On the other hand, while technologies have largely been created by individuals, they generally end up being financed by and housed within institutions. We become attached to the technologies we associate with the quality of our lives. If Congress, or an imperious president, were to announce that we could keep our Internet connections only if we allowed the state to monitor all our communications; how many of us would reject the proposal? And how many would eagerly accept, lest we lose access to the machinery we believe necessary for our material well-being?

Men and women desirous of living in a world of peace and individual liberty need look no further than to discover whether the principle of privately owned property is respected. Societies in which thinking is dominated by the promotion of material wealth tend to allow this essential civilizing principle to erode in the face of supposedly "pragmatic necessities." The humanizing qualities that depend upon long-term commitments to values that make our social lives worthwhile, are often ignored when we are engaged in the "real-world" demands of daily living. Thus does the sanctity of life get sacrificed in the practice of aborting unborn children, some of whom have their organs harvested for financial gain; or the "hydrogen bomb" improvement that allows the institutional order to only kill life forms, while leaving buildings, technologies, machines, and other material values intact; or the morally twisted thinking that gave Clinton administration Secretary of State, Madeleine Albright, comfort in defending her government's policy of allowing some 500,000 Iraqi children to die as a consequence of economic sanctions.

The failure of respect for the inviolability of the property principle does not find expression only in such well-organized slaughter. In lesser – but nonetheless troublesome – ways, our habit of treating the preeminence of institutional interests as the default response in our thinking is evident. Once a new technology is created and manages to surmount corporate-state anti-competitive barriers to entry in the marketplace; varied responses occur. The novelty of the new creation will provide amusement – or even fear – as we contemplate how our daily lives might be affected by it.

The Amish culture, on the other hand, has approached technological change intelligently. Machines – such as cars and tractors – are not dismissed as the work of the devil; but are analyzed from the perspective of whether their introduction into the Amish community would diminish the spiritual values of that culture, and cause their society to become dominated by a technological imperative that made them dependent upon the external world.

The Amish example is one to which each of us should pay close attention.
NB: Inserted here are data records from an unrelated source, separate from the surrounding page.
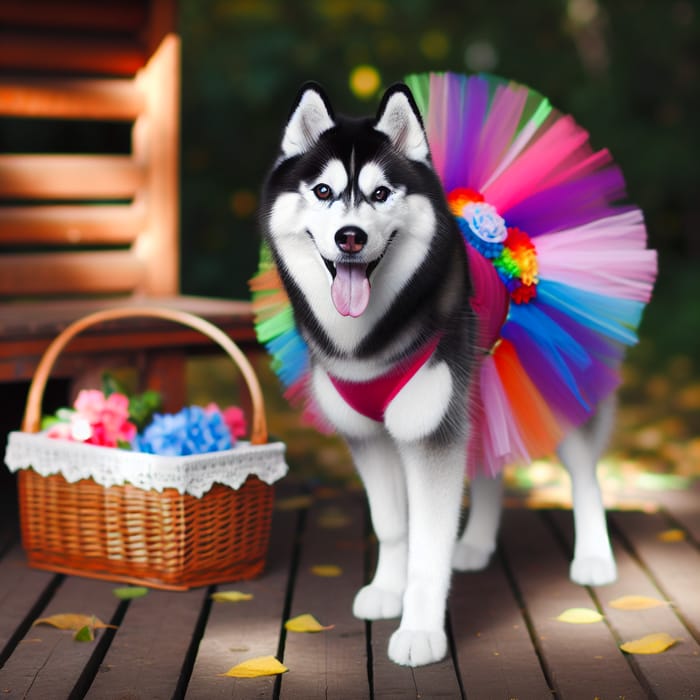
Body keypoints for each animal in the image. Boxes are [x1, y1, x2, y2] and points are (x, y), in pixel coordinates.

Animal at [262, 82, 616, 668]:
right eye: (323, 190)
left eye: (381, 193)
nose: (350, 236)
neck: (370, 342)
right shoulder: (370, 437)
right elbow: (393, 525)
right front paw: (387, 589)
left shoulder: (428, 433)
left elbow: (429, 548)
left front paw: (420, 632)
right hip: (480, 388)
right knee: (493, 460)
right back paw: (475, 544)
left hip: (560, 390)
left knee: (585, 474)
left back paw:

Most of us are so attached to our institutionally structured, technologically-dominated culture that we fail to ask the question: is the inviolability of the property principle, which is essential to peace, liberty, and social order, benefitted or weakened by new technology?  The current fascination so many of us have with drone aircraft provides an opportunity to analyze whether such machinery can be employed by individuals in ways that respect the inviolate nature of one another's property boundaries?

The toy-like character of drones may cause us to dismiss the implications they have for violation of the property principle. When thought of alongside other aerial playthings such as kites or July 4th skyrockets, we may consider their challenge to the property concept as an exaggeration. Consider this: since the early common law, the boundaries of real estate were not confined to the surface of land, but extended downward to the core of the earth, and outward into boundless space. The legal doctrine is expressed in the Latin as Cuius est solum, eius est usque ad coelum et ad inferos. Think of your parcel of land as a giant slice of pie: anything that came within these boundaries was, if permanent, part of your land; if only temporary, it might amount to a trespass.